The Canada Job Fund agreement signed with the federal government last week includes significant improvements over what was proposed a year ago, Yukon Education Minister Elaine Taylor said this morning.
By working closely with other provinces and territories over the past year, Yukon has negotiated a “modest number of changes” that will “help to minimize the negative impact” of the Canada’s initial proposal, said Taylor.
A year ago the federal government announced with great fanfare the Canada Job Grant, a subsidy for employers looking to train employees or potential employees.
The fund would replace expired labour market agreements that paid for skills training for vulnerable populations.
Here in the Yukon, that money paid for things like Skookum Jim Friendship Centre’s youth employment centre, the Kwanlin Dun House of Learning and Challenge Community Vocational Alternatives’ Bridges employability program.

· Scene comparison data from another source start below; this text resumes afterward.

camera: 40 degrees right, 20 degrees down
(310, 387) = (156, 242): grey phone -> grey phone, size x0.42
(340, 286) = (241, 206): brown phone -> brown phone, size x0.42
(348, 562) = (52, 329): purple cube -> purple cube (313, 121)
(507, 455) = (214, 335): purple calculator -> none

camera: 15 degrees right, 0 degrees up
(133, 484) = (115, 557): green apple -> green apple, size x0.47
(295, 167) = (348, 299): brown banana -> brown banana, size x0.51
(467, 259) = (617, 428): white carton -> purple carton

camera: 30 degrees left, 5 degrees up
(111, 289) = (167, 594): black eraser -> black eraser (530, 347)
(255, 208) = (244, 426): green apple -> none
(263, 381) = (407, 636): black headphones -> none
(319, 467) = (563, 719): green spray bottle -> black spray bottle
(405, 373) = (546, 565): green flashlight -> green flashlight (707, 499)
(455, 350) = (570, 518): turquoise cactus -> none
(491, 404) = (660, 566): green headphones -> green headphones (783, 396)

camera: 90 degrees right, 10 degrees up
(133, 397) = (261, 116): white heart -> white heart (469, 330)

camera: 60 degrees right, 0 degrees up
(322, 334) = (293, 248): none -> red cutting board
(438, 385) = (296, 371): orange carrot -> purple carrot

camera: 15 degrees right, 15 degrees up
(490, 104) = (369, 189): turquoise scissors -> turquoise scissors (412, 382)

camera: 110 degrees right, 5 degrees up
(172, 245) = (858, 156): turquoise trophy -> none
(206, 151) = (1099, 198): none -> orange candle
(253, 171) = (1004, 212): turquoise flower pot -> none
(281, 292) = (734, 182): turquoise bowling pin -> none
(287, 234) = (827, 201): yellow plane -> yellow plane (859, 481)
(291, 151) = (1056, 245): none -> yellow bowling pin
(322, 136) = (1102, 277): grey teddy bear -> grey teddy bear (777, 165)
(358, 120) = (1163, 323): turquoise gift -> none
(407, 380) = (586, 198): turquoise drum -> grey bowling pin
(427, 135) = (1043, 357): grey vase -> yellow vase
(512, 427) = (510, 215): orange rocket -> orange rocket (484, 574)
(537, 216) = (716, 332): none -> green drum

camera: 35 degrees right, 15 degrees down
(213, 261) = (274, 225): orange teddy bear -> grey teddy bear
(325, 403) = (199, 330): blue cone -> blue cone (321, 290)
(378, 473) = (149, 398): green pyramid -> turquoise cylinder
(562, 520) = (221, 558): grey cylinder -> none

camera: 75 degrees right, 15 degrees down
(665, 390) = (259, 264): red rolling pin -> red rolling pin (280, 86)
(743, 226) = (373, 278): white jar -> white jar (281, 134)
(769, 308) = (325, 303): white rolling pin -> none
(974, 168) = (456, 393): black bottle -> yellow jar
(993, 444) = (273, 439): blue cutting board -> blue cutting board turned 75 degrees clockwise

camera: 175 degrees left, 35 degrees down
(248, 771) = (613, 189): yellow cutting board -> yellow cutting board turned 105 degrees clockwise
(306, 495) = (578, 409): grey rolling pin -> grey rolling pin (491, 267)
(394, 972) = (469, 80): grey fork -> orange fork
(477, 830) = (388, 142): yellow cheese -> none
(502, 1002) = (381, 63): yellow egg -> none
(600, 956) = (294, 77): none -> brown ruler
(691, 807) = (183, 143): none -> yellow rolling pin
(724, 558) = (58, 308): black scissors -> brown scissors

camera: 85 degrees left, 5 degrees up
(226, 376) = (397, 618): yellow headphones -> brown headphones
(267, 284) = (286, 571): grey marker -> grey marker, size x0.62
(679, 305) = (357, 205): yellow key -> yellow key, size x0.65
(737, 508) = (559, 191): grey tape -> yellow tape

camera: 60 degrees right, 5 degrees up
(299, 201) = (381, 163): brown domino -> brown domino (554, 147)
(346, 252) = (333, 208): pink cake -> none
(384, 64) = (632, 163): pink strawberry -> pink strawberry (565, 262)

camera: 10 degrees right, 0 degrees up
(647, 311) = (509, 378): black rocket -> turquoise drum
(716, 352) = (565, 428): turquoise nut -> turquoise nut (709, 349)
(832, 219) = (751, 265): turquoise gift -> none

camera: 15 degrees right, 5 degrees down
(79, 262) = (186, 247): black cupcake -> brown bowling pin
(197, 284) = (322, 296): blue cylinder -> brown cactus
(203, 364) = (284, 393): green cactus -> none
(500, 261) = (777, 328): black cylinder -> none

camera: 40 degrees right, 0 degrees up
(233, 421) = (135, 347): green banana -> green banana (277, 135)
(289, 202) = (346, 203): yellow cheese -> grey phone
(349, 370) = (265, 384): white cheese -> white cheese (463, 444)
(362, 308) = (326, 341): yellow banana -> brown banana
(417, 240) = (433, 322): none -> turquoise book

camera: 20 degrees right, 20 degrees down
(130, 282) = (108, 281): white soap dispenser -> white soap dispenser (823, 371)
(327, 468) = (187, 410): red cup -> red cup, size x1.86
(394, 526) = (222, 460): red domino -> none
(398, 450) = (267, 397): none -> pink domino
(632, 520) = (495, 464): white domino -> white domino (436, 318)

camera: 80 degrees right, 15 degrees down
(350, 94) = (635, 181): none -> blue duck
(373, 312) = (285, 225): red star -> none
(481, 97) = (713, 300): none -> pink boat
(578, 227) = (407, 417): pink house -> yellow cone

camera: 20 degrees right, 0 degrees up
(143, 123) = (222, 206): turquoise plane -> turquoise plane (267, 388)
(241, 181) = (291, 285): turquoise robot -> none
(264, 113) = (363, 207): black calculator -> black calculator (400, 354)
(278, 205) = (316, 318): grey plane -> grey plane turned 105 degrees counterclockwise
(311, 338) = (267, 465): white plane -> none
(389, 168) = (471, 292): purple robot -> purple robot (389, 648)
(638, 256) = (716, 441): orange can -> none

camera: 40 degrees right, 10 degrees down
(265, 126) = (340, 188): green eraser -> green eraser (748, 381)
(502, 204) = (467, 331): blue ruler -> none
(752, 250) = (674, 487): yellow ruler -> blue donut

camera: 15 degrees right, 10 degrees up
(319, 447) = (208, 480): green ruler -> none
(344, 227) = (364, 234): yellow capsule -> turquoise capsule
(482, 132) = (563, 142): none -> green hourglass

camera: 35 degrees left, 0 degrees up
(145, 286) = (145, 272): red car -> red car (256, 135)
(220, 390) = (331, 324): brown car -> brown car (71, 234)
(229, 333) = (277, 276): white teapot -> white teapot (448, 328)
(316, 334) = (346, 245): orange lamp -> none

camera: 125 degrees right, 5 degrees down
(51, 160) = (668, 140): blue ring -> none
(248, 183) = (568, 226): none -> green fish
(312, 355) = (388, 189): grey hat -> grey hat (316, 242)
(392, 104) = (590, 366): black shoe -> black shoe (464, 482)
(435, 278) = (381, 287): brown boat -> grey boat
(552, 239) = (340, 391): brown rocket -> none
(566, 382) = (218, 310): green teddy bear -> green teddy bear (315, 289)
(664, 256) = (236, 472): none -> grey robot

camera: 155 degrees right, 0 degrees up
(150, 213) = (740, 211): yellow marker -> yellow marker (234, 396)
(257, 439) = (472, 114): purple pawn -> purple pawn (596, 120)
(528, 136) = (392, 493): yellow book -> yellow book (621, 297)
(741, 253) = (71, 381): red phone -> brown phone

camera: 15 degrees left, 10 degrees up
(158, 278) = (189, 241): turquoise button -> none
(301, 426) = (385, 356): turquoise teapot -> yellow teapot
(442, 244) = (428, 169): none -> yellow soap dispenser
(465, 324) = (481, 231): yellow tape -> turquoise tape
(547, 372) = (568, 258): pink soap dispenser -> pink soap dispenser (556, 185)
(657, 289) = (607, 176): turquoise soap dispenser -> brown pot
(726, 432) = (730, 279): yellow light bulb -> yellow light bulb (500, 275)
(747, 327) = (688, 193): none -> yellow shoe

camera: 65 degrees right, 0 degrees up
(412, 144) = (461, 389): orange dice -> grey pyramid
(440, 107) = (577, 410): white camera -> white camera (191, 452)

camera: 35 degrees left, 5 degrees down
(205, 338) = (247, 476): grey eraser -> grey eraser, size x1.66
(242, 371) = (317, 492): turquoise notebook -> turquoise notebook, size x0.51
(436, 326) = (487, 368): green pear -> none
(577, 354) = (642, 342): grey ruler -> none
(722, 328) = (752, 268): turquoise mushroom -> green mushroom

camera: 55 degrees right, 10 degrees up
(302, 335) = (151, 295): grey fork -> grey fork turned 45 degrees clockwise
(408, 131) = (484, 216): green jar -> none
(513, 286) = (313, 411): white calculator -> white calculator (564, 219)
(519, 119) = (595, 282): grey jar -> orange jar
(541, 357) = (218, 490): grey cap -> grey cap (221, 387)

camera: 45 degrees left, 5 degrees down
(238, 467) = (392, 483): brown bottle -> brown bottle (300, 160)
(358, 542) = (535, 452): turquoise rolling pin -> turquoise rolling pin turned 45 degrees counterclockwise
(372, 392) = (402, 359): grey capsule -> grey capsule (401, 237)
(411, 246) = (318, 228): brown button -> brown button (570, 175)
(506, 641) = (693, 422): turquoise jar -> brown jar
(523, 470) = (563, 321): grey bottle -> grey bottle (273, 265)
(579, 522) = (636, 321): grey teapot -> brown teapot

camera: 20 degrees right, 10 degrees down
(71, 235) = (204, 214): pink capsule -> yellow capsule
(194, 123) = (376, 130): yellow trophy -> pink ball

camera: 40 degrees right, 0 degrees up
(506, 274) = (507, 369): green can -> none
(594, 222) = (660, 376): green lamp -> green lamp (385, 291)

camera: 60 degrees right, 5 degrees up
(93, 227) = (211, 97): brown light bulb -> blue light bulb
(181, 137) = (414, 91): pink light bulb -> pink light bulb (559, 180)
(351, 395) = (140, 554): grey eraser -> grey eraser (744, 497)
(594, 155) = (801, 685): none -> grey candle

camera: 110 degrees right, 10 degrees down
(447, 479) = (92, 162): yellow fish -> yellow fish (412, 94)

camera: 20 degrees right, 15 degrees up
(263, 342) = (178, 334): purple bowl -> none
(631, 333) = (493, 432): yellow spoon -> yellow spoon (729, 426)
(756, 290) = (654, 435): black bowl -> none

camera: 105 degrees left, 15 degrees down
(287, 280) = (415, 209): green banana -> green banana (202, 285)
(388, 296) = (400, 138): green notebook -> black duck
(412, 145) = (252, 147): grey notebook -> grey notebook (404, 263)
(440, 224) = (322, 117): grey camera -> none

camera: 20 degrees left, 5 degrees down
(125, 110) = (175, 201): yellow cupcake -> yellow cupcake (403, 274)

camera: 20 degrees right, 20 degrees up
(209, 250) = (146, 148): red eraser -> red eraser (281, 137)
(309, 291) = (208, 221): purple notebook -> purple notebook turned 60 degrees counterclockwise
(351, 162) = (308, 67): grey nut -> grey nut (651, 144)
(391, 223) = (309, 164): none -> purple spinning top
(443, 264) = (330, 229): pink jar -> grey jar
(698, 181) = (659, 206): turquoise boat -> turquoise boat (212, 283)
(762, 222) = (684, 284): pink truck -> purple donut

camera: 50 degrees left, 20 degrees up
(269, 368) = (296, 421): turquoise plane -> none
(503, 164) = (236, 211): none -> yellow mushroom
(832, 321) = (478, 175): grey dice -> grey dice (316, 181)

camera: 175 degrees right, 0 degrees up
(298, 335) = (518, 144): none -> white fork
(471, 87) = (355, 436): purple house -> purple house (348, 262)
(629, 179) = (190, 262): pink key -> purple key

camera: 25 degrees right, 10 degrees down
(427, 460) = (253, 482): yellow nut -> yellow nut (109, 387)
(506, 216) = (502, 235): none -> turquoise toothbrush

While it’s true that the new deal still reduces, over time, the allotment for those types of programs, the impact has been greatly lessened from what was offered a year ago, said Taylor.
For one, Yukon’s total allotment under the job fund has doubled, from about $500,000 annually to about a million.
Further, the federal government relented slightly on how much of that money must go towards the Canada Job Grant employer subsidy.
Also, Yukon has signed a separate deal that allows an additional $1.25 million for programs that help people with disabilities get jobs, said Taylor. Many of the programs supported under the earlier agreements are eligible to shift to this new funding stream.
Yukon’s MP Ryan Leef, in an interview yesterday, also pointed to that agreement and other ways the federal government is supporting under-served Yukoners beyond the new job fund agreement.
“When you look at our track record and you don’t look at these programs in isolation but you look at the entire suite of what we’re doing, our record is strong, it’s positive and it’s going to pay off for our territory.”
The Canada Job Grant will replace a business training fund that had been managed by the Whitehorse Chamber of Commerce.
The job grant requires businesses to chip in a third of training costs, and will not cover travel expenses when programs are not available in the Yukon.
The chamber’s program only required a ten per cent contribution and could be used to offset travel costs.
But the Yukon negotiated some improvements here, too, said Taylor.
Now, businesses with fewer than 50 employees can use the trainee’s wages to cover half its contribution, bringing total investment down to about 17 per cent of training costs.
The Yukon government is also looking at ways that it can use its contribution towards supporting travel expenses, said Taylor.
There also is a new branch of the job fund, still under development, that is intended to provide more flexibility than what is offered under the Canada Job Grant.
“We’re listening and responding to what the employers are telling us they need,” said Leef.
Whether travel might be covered under that program is up for discussion, he said.
So is whether employers may be able to receive some compensation for training programs delivered by business to their own employees, said Leef.
He gave the example a rafting company that requires its guides to achieve a certain certification, and the necessary courses are delivered normally by the company itself.
Under the Canada Job Grant the business is left in the absurd situation where a competing rafting company could receive a subsidy to access that course for its employees, but the company offering the program would not be eligible for any funds offsetting costs to train its own.
The yet-to-be-determined Employer Sponsored Training program could address that and similar issues, said Leef.